Forget monetary policy, the Bank of England’s greatest crime was architectural

The destruction of John Soane’s Bank of England was one of architecture's worst losses

‘Soane Office, London: Bank of England, interior perspectives’, 1799, by John Soane’s preferred watercolourist Joseph Gandy [© Sir John Soane’s Museum / Bridgeman Images] 
issue 06 July 2024

In 1916 the Bank of England committed what Nikolaus Pevsner was to call the greatest architectural crime to befall London in the 20th century. It decided to demolish much of its own building, designed by the great Georgian neoclassical architect John Soane.

Soane’s lost masterpiece is the subject of the latest series from the essential architecture podcast About Buildings and Cities. The podcast, started in 2016 by presenters Luke Jones and George Gingell as a hobby, has slowly become a fan-funded staple for architects, offering a re-evaluation of the received wisdoms about the canon and some affable banter along the way.

He built a rich ‘internal world’, lit by roof lanterns that crown dramatic vaulted spaces

Soane worked on the Bank of England for almost 50 years. And the job provides the keystone to a sweeping look at the arc of his career. Even while still in training Soane had a thirst to prove himself with ‘banger megalomaniac student projects’, namely his over-elaborate ‘Triumphal Bridge’, which showed off his mastery of the classical idiom. Then there’s the familiar hustling: as a bricklayer’s son he juggled scholarships, jobs and opportunistic freelance commissions to fund his education and Grand Tour.

As practitioners rather than historians, both Jones and Gingell are attuned to the mundanities of architectural practice that are vital to make sense of Soane’s career.
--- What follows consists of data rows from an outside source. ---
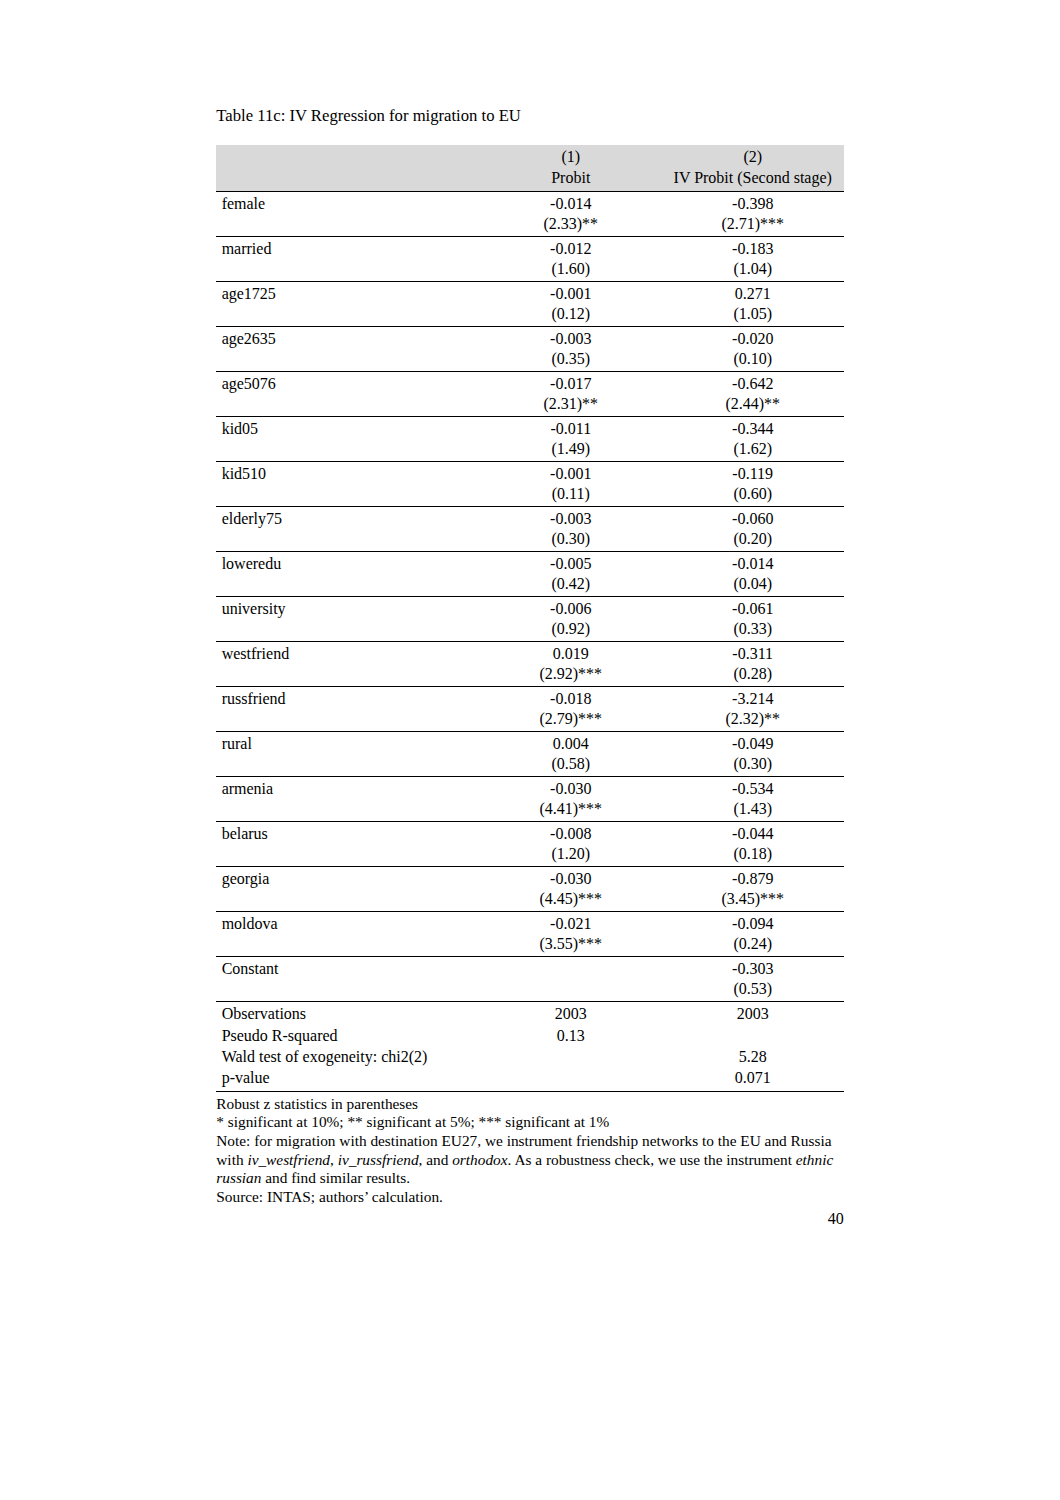Table 11c: IV Regression for migration to EU
| | (1) | (2) |
| --- | --- | --- |
| | Probit | IV Probit (Second stage) |
| female | -0.014 | -0.398 |
| | (2.33)** | (2.71)*** |
| married | -0.012 | -0.183 |
| | (1.60) | (1.04) |
| age1725 | -0.001 | 0.271 |
| | (0.12) | (1.05) |
| age2635 | -0.003 | -0.020 |
| | (0.35) | (0.10) |
| age5076 | -0.017 | -0.642 |
| | (2.31)** | (2.44)** |
| kid05 | -0.011 | -0.344 |
| | (1.49) | (1.62) |
| kid510 | -0.001 | -0.119 |
| | (0.11) | (0.60) |
| elderly75 | -0.003 | -0.060 |
| | (0.30) | (0.20) |
| loweredu | -0.005 | -0.014 |
| | (0.42) | (0.04) |
| university | -0.006 | -0.061 |
| | (0.92) | (0.33) |
| westfriend | 0.019 | -0.311 |
| | (2.92)*** | (0.28) |
| russfriend | -0.018 | -3.214 |
| | (2.79)*** | (2.32)** |
| rural | 0.004 | -0.049 |
| | (0.58) | (0.30) |
| armenia | -0.030 | -0.534 |
| | (4.41)*** | (1.43) |
| belarus | -0.008 | -0.044 |
| | (1.20) | (0.18) |
| georgia | -0.030 | -0.879 |
| | (4.45)*** | (3.45)*** |
| moldova | -0.021 | -0.094 |
| | (3.55)*** | (0.24) |
| Constant | | -0.303 |
| | | (0.53) |
| Observations | 2003 | 2003 |
| Pseudo R-squared | 0.13 | |
| Wald test of exogeneity: chi2(2) | | 5.28 |
| p-value | | 0.071 |
Robust z statistics in parentheses
* significant at 10%; ** significant at 5%; *** significant at 1%
Note: for migration with destination EU27, we instrument friendship networks to the EU and Russia with iv_westfriend, iv_russfriend, and orthodox. As a robustness check, we use the instrument ethnic russian and find similar results.
Source: INTAS; authors’ calculation.
40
Too often these are glossed over by academia, or by an architect’s own heroic narratives (Soane, like all great architects, was a studious self-promoter). They reveal how Soane honed his craft in even the ‘least interesting early career projects’ including his idiosyncratic but inventive reinterpretations of ancient Greek architecture. Google, for example, his dairy for Hamels Park which has a portico, albeit with a thatched roof and unhewn tree trunks in place of Doric columns (an architect’s inside joke about the supposed timber origins of the classical order).